_PROBLEM DETAILS_
Show only those lines of the entries where the string "camera" is found.
**** GIVEN DATA ****
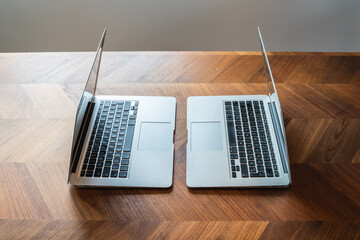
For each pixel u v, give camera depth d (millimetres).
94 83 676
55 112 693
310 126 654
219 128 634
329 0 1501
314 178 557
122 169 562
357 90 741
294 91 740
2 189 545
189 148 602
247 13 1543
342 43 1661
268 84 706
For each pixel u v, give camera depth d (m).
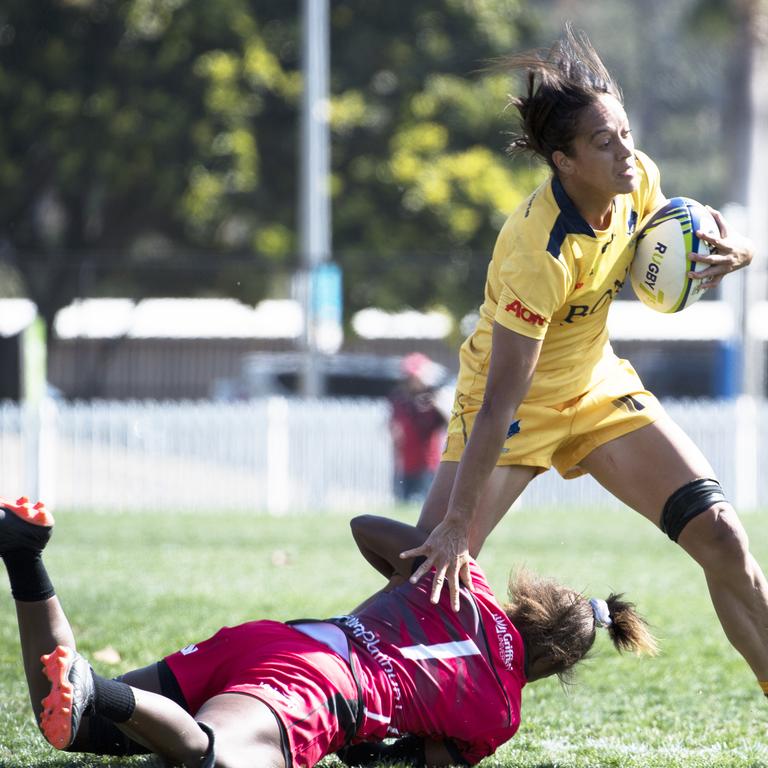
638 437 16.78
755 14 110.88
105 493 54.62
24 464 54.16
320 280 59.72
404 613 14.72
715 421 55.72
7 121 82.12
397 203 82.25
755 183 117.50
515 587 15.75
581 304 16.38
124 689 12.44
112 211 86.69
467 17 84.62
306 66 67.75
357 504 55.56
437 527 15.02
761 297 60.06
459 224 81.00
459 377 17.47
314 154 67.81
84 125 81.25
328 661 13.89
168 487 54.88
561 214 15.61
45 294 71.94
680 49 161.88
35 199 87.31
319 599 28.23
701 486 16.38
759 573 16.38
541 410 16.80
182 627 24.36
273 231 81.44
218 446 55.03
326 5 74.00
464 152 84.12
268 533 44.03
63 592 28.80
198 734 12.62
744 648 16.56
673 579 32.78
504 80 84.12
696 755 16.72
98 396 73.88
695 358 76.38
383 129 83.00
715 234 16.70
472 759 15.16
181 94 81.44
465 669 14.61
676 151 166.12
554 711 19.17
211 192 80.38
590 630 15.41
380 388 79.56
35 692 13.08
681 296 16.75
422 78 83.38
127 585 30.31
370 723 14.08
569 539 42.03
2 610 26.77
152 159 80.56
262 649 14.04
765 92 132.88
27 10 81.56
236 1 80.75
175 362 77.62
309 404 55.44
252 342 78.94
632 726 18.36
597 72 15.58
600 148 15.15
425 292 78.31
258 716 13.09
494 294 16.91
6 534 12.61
****
**** GIVEN DATA ****
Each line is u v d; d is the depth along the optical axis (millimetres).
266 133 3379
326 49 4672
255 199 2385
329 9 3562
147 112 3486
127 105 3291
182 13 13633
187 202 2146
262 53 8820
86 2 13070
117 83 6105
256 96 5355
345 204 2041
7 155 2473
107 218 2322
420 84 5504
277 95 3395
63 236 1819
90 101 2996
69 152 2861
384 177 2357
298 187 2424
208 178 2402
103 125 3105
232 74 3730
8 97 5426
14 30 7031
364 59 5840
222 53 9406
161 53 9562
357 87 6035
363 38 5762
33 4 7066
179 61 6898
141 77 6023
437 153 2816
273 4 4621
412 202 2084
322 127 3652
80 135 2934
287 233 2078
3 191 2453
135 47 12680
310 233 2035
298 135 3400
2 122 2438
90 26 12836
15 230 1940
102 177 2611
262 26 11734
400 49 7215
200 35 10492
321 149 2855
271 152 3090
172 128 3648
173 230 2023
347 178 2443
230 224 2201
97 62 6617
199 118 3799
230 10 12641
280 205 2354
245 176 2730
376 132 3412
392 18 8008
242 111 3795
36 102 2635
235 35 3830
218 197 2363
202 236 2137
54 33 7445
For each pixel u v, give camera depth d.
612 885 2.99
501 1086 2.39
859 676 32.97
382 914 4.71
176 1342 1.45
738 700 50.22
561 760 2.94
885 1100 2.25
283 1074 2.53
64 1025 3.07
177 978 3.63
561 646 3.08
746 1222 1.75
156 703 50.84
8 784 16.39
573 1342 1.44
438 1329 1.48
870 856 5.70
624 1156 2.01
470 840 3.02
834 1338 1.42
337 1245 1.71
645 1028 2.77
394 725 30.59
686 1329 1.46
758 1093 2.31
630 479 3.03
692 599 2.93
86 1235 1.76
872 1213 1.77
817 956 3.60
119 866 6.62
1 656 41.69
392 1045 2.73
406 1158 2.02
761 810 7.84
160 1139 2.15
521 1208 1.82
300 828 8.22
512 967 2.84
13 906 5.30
****
_PROBLEM SOLUTION_
For each pixel u v, give camera depth d (millimetres).
For each pixel u v, give camera depth d (m).
For each pixel u v, give camera depth d.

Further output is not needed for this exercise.